Stored data:

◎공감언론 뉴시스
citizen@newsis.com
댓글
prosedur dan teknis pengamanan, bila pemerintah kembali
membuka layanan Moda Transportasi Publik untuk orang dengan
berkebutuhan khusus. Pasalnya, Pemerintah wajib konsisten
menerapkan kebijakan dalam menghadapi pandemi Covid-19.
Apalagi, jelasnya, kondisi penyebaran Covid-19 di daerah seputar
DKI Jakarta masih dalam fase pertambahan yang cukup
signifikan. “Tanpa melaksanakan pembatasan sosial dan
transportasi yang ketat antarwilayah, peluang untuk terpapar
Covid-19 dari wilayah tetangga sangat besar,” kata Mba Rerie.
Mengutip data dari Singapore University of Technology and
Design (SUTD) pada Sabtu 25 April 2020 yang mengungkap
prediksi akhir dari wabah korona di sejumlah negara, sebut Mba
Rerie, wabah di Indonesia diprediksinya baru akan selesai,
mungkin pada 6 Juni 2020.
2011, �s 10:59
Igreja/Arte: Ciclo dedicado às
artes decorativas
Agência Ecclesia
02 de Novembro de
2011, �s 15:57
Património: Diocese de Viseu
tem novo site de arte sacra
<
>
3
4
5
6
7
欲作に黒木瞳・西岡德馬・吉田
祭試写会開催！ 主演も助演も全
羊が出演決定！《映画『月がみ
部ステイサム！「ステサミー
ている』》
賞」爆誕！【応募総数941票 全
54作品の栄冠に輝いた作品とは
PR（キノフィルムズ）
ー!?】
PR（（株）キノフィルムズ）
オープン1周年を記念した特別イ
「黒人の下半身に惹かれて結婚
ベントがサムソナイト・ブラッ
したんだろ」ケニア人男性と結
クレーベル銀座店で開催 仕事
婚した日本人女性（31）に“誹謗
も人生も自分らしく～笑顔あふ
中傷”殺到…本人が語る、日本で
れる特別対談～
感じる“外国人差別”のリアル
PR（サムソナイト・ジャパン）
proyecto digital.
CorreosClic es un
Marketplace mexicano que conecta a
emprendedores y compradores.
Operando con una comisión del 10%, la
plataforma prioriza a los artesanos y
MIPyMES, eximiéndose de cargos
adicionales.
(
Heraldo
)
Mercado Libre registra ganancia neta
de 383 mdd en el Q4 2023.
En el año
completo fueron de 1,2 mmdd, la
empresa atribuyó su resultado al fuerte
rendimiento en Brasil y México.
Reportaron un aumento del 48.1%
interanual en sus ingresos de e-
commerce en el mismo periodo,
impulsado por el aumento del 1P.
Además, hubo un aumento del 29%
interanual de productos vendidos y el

What the task requires: Down to the final line, the data above must be copied exactly.

Answer to this problem:
◎공감언론 뉴시스
citizen@newsis.com
댓글
prosedur dan teknis pengamanan, bila pemerintah kembali
membuka layanan Moda Transportasi Publik untuk orang dengan
berkebutuhan khusus. Pasalnya, Pemerintah wajib konsisten
menerapkan kebijakan dalam menghadapi pandemi Covid-19.
Apalagi, jelasnya, kondisi penyebaran Covid-19 di daerah seputar
DKI Jakarta masih dalam fase pertambahan yang cukup
signifikan. “Tanpa melaksanakan pembatasan sosial dan
transportasi yang ketat antarwilayah, peluang untuk terpapar
Covid-19 dari wilayah tetangga sangat besar,” kata Mba Rerie.
Mengutip data dari Singapore University of Technology and
Design (SUTD) pada Sabtu 25 April 2020 yang mengungkap
prediksi akhir dari wabah korona di sejumlah negara, sebut Mba
Rerie, wabah di Indonesia diprediksinya baru akan selesai,
mungkin pada 6 Juni 2020.
2011, �s 10:59
Igreja/Arte: Ciclo dedicado às
artes decorativas
Agência Ecclesia
02 de Novembro de
2011, �s 15:57
Património: Diocese de Viseu
tem novo site de arte sacra
<
>
3
4
5
6
7
欲作に黒木瞳・西岡德馬・吉田
祭試写会開催！ 主演も助演も全
羊が出演決定！《映画『月がみ
部ステイサム！「ステサミー
ている』》
賞」爆誕！【応募総数941票 全
54作品の栄冠に輝いた作品とは
PR（キノフィルムズ）
ー!?】
PR（（株）キノフィルムズ）
オープン1周年を記念した特別イ
「黒人の下半身に惹かれて結婚
ベントがサムソナイト・ブラッ
したんだろ」ケニア人男性と結
クレーベル銀座店で開催 仕事
婚した日本人女性（31）に“誹謗
も人生も自分らしく～笑顔あふ
中傷”殺到…本人が語る、日本で
れる特別対談～
感じる“外国人差別”のリアル
PR（サムソナイト・ジャパン）
proyecto digital.
CorreosClic es un
Marketplace mexicano que conecta a
emprendedores y compradores.
Operando con una comisión del 10%, la
plataforma prioriza a los artesanos y
MIPyMES, eximiéndose de cargos
adicionales.
(
Heraldo
)
Mercado Libre registra ganancia neta
de 383 mdd en el Q4 2023.
En el año
completo fueron de 1,2 mmdd, la
empresa atribuyó su resultado al fuerte
rendimiento en Brasil y México.
Reportaron un aumento del 48.1%
interanual en sus ingresos de e-
commerce en el mismo periodo,
impulsado por el aumento del 1P.
Además, hubo un aumento del 29%
interanual de productos vendidos y el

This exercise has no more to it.